There’s Fatty Cakes and the Puff Pastries in Fresno. Just the name — a woman who is claiming who she is and is proud of it. It’s not punk in the narrow sense — they don’t play all electric guitars. Fatty Cakes plays a toy piano and there’s dancers. But that to me is exciting and refreshing.
Would you categorize your new album, Alice Bag, as punk?
The sound of the album is very eclectic. There’s a lot of influences in my music. I grew up listening to Mexican pop and ranchera and soul, and in later years punk became the driving force and my choice for expression. I feel like the message of being creative and challenging the status quo, which is essential to punk, is in all the songs. I think if you take the big message of punk, which is to shape and challenge your world in creative ways, then the whole album is punk. But if you have a narrow definition of punk, certain songs will have that sound, but not all of them.
After this, do you think you’ll continue with solo music or return to a band?
I think I will always write songs — I have continually for many years. Let’s say… I will definitely make another album. Now that I’ve gone through this process and I know I can do it, I know I’ll want to make another record.
You also wrote a memoir, Violence Girl, and have been sharing interviews with other women in punk. Are you working on any of that right now?
I think of my life as a stovetop. And I like to move things to the front burner. So when I’m working on something I put it on the front burner and everything goes to the back. Or I rotate. Right now I’m focused on the album. I haven’t played in a band or toured or had a lead singer role in 20 years or so — at least not where I’ve have to be the frontperson. I need to exercise and get in shape so I can be a lead signer. So that’s what I’m focusing on right now, practicing with my band, playing a few shows. But I have paintings in the garage I need to finish, I have interviews with “Women in L.A. Punk” that need to go up. So I’m trying to move things around, and the pots that don’t need to be stirred as often I let simmer.
Speaking of your work interviewing women in the Los Angeles punk scene, you’ve been a feminist activist for a long time. I feel that feminism is more talked about in mainstream music today than 10 years ago — do you see that?

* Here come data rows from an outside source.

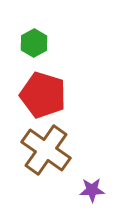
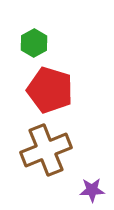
red pentagon: moved 7 px right, 5 px up
brown cross: rotated 33 degrees clockwise
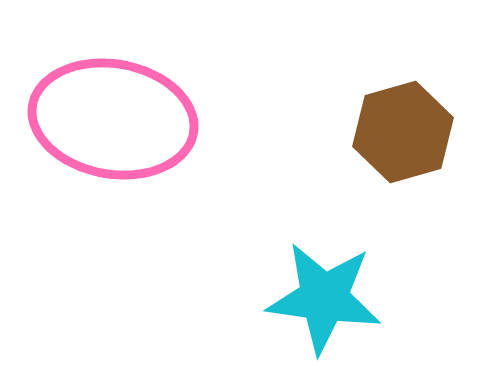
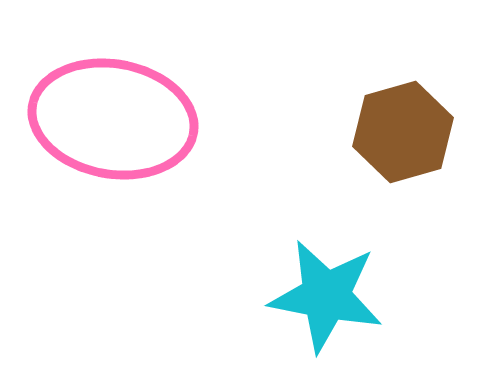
cyan star: moved 2 px right, 2 px up; rotated 3 degrees clockwise
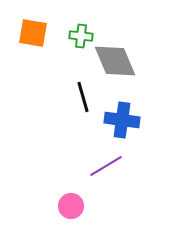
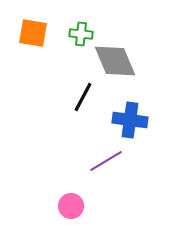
green cross: moved 2 px up
black line: rotated 44 degrees clockwise
blue cross: moved 8 px right
purple line: moved 5 px up
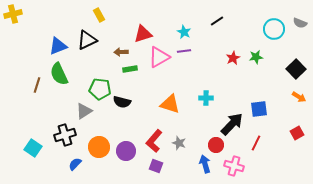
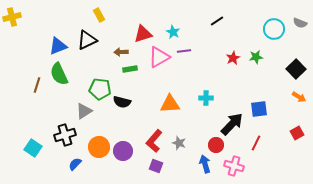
yellow cross: moved 1 px left, 3 px down
cyan star: moved 11 px left
orange triangle: rotated 20 degrees counterclockwise
purple circle: moved 3 px left
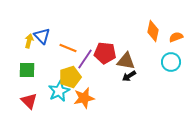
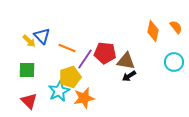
orange semicircle: moved 10 px up; rotated 72 degrees clockwise
yellow arrow: rotated 120 degrees clockwise
orange line: moved 1 px left
cyan circle: moved 3 px right
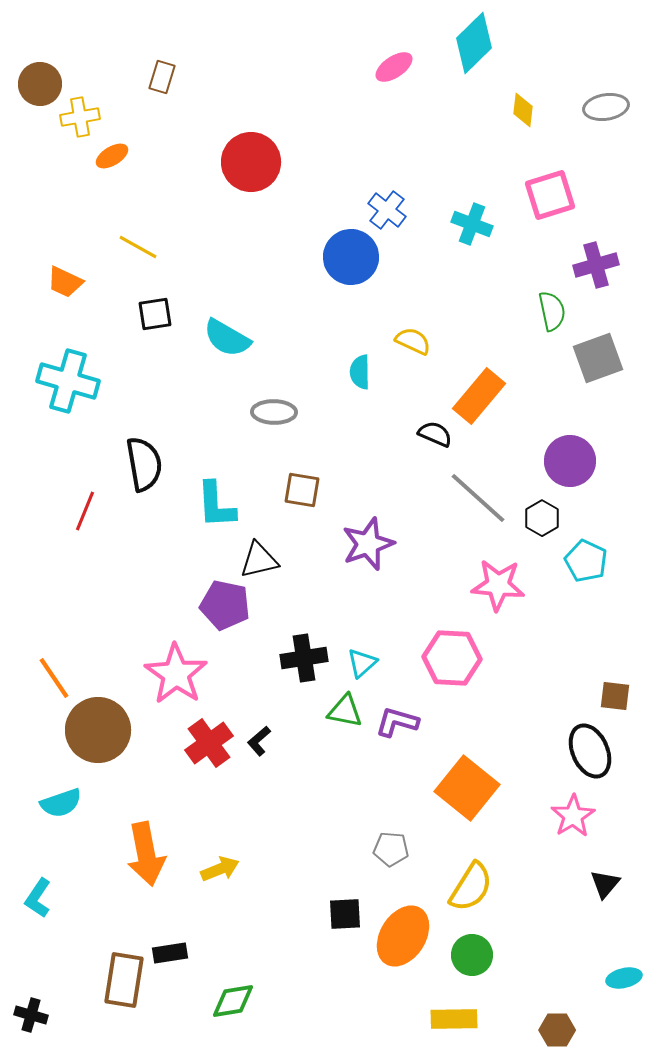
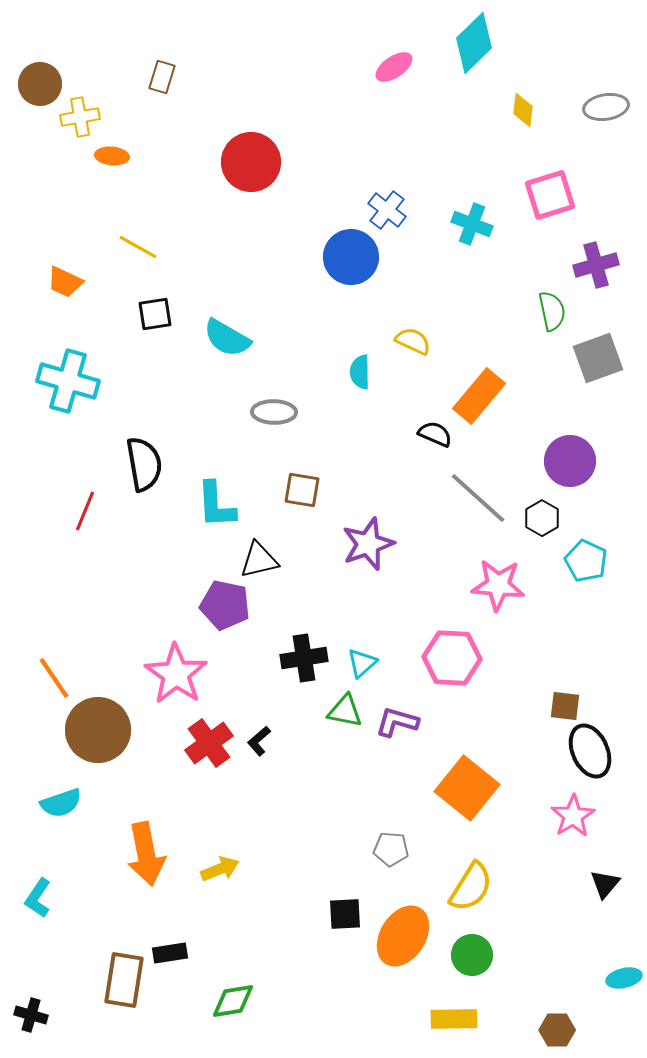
orange ellipse at (112, 156): rotated 36 degrees clockwise
brown square at (615, 696): moved 50 px left, 10 px down
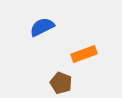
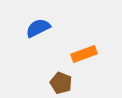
blue semicircle: moved 4 px left, 1 px down
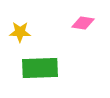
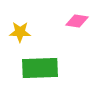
pink diamond: moved 6 px left, 2 px up
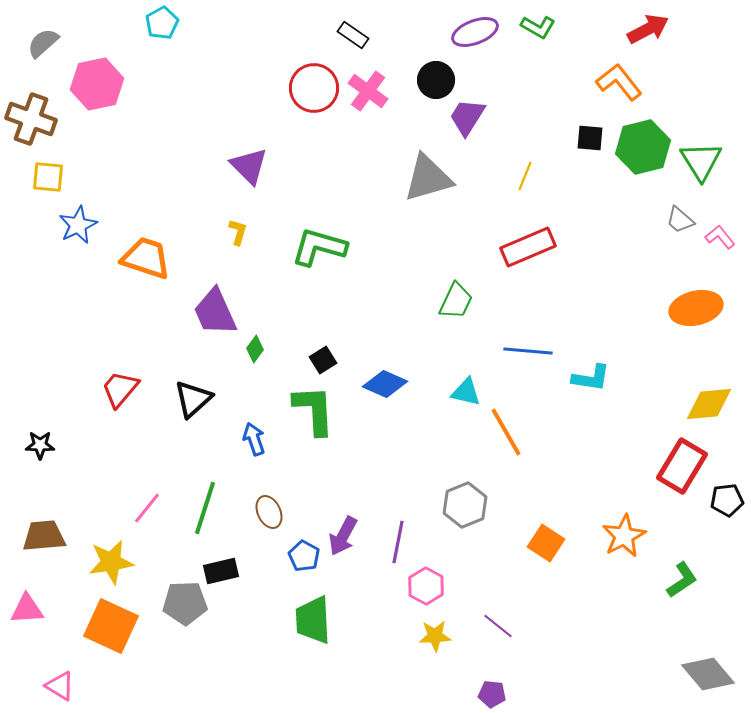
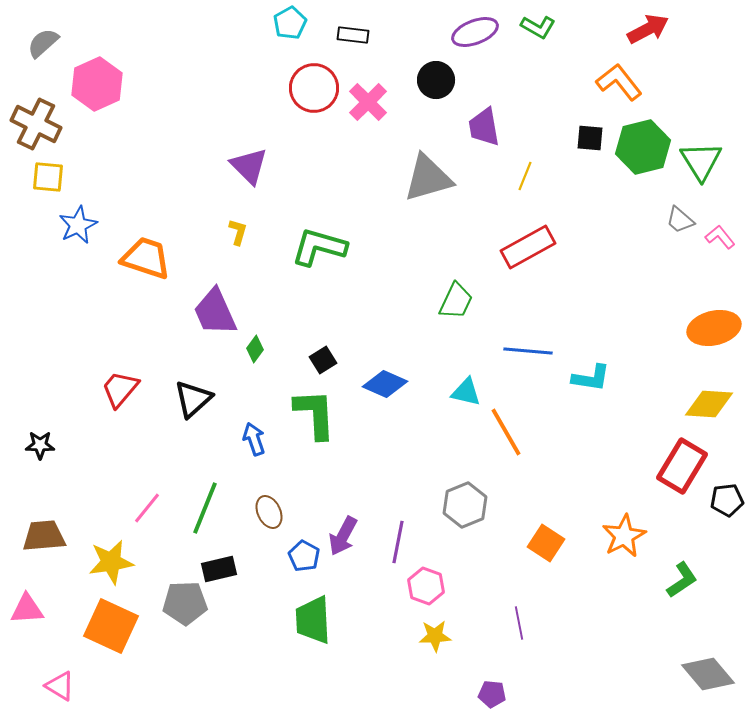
cyan pentagon at (162, 23): moved 128 px right
black rectangle at (353, 35): rotated 28 degrees counterclockwise
pink hexagon at (97, 84): rotated 12 degrees counterclockwise
pink cross at (368, 91): moved 11 px down; rotated 9 degrees clockwise
purple trapezoid at (467, 117): moved 17 px right, 10 px down; rotated 42 degrees counterclockwise
brown cross at (31, 119): moved 5 px right, 5 px down; rotated 6 degrees clockwise
red rectangle at (528, 247): rotated 6 degrees counterclockwise
orange ellipse at (696, 308): moved 18 px right, 20 px down
yellow diamond at (709, 404): rotated 9 degrees clockwise
green L-shape at (314, 410): moved 1 px right, 4 px down
green line at (205, 508): rotated 4 degrees clockwise
black rectangle at (221, 571): moved 2 px left, 2 px up
pink hexagon at (426, 586): rotated 9 degrees counterclockwise
purple line at (498, 626): moved 21 px right, 3 px up; rotated 40 degrees clockwise
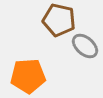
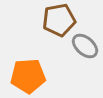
brown pentagon: rotated 24 degrees counterclockwise
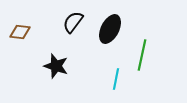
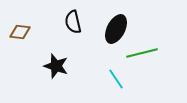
black semicircle: rotated 50 degrees counterclockwise
black ellipse: moved 6 px right
green line: moved 2 px up; rotated 64 degrees clockwise
cyan line: rotated 45 degrees counterclockwise
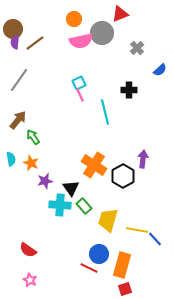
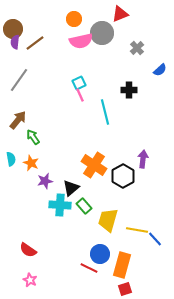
black triangle: rotated 24 degrees clockwise
blue circle: moved 1 px right
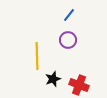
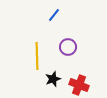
blue line: moved 15 px left
purple circle: moved 7 px down
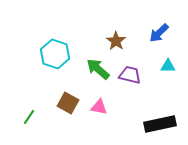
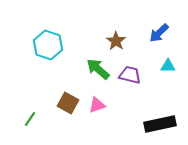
cyan hexagon: moved 7 px left, 9 px up
pink triangle: moved 2 px left, 2 px up; rotated 30 degrees counterclockwise
green line: moved 1 px right, 2 px down
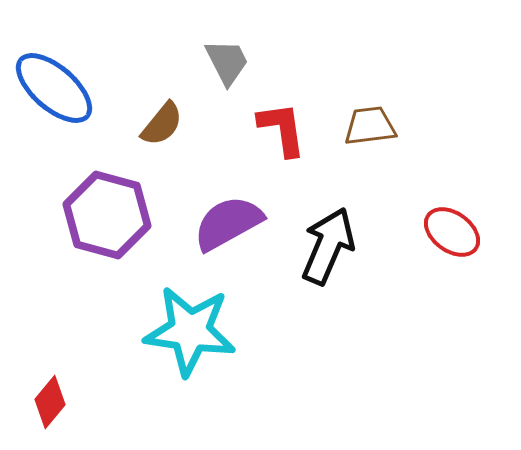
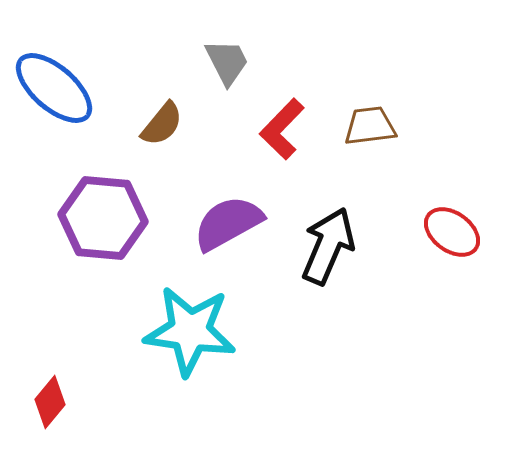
red L-shape: rotated 128 degrees counterclockwise
purple hexagon: moved 4 px left, 3 px down; rotated 10 degrees counterclockwise
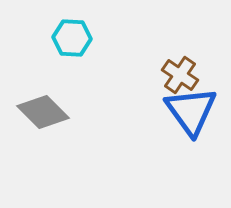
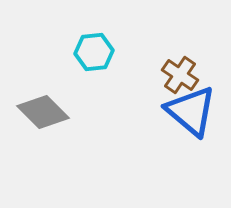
cyan hexagon: moved 22 px right, 14 px down; rotated 9 degrees counterclockwise
blue triangle: rotated 14 degrees counterclockwise
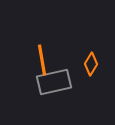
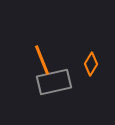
orange line: rotated 12 degrees counterclockwise
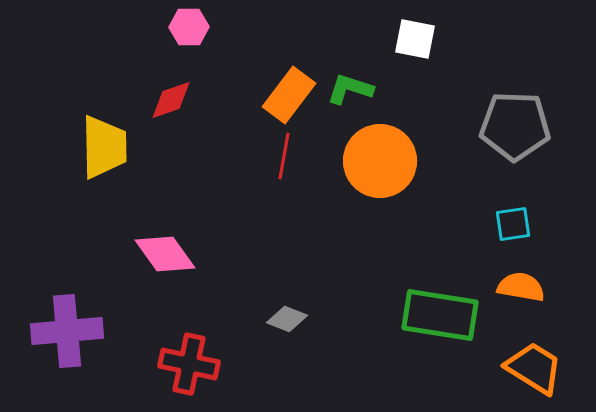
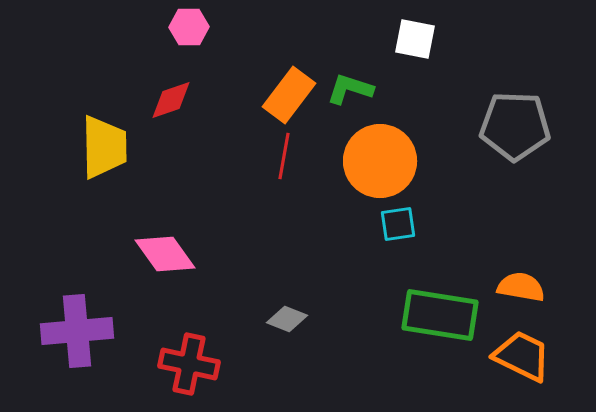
cyan square: moved 115 px left
purple cross: moved 10 px right
orange trapezoid: moved 12 px left, 12 px up; rotated 6 degrees counterclockwise
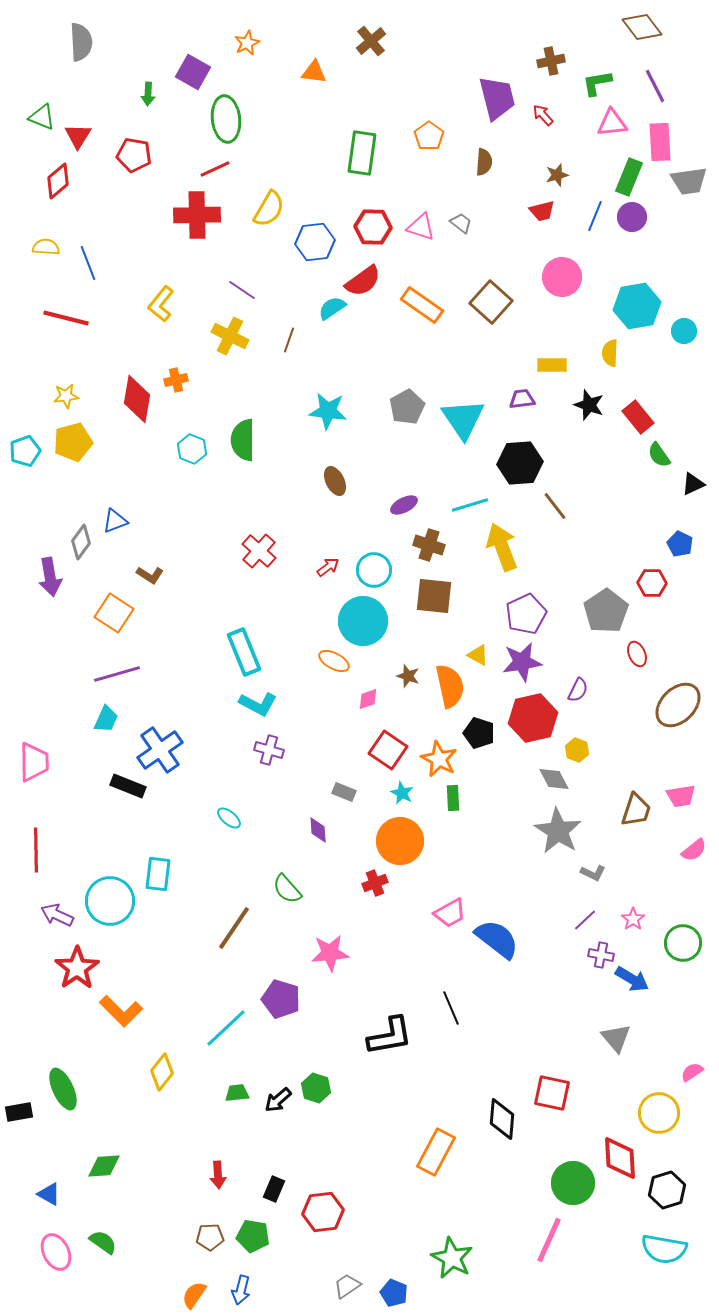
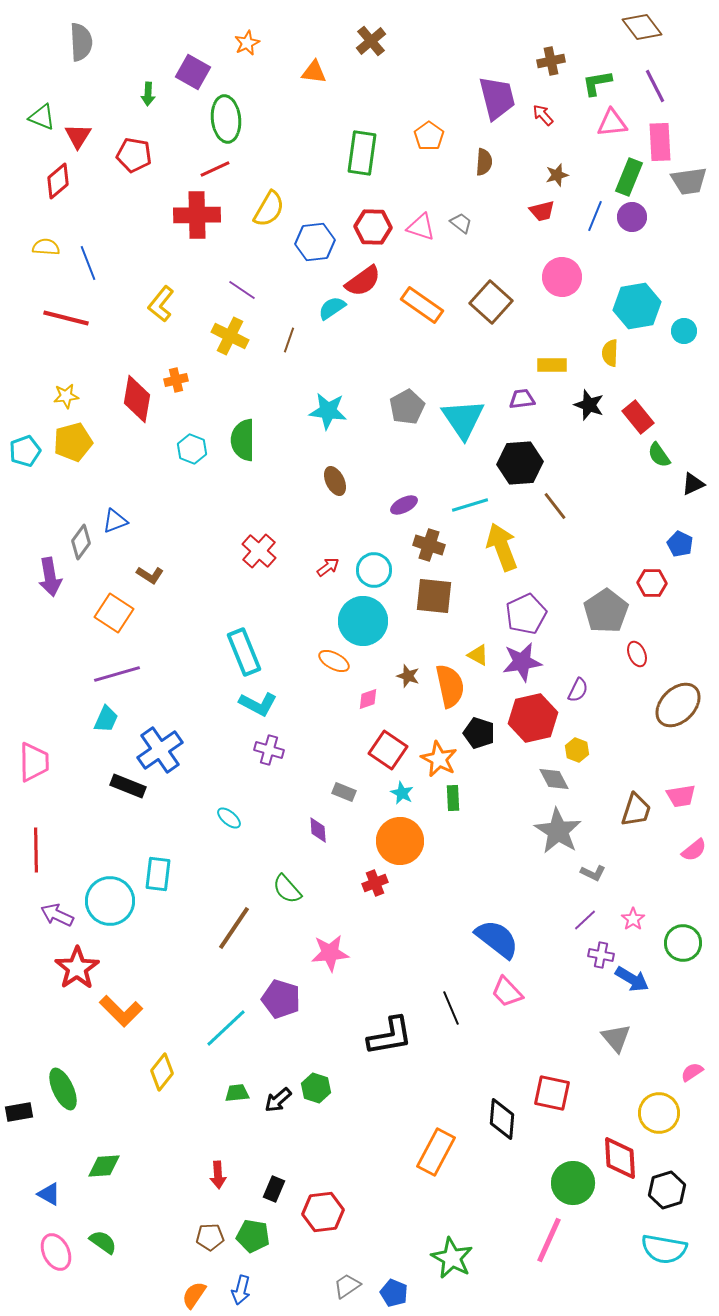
pink trapezoid at (450, 913): moved 57 px right, 79 px down; rotated 76 degrees clockwise
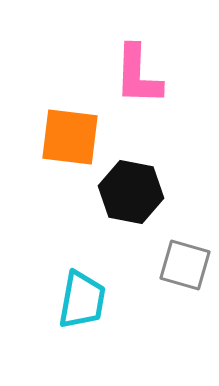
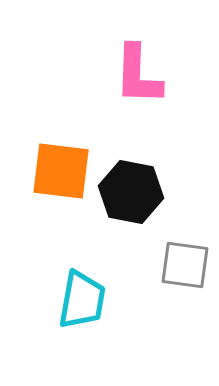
orange square: moved 9 px left, 34 px down
gray square: rotated 8 degrees counterclockwise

I think it’s better but as things go, you make progress and you lose ground. You have to stay on top of it. A few years ago feminism was a dirty word. And now that we have celebrities claiming to be feminists, I think it’s wonderful. I think people misunderstand what a feminist is — it’s someone looking for equality. And really, equality for everyone. Feminism liberates everyone — you don’t have to follow antiquated gender roles or expectations. It’s good for humanity. I’m glad people are claiming it and understanding it.
What are you thinking about the 2016 election?
I’m thinking I will fight against Trump tooth and nail. I will do whatever it takes for him to not be elected. I really think he is the wrong way. He would take this nation in the wrong direction.
I don’t think he’ll win.
I hope you’re right. It’s frightening to me. I’ve thought that before. “There’s no way anybody would take Ronald Reagan seriously” and then the fool was elected and reelected. I don’t make those assumptions anymore.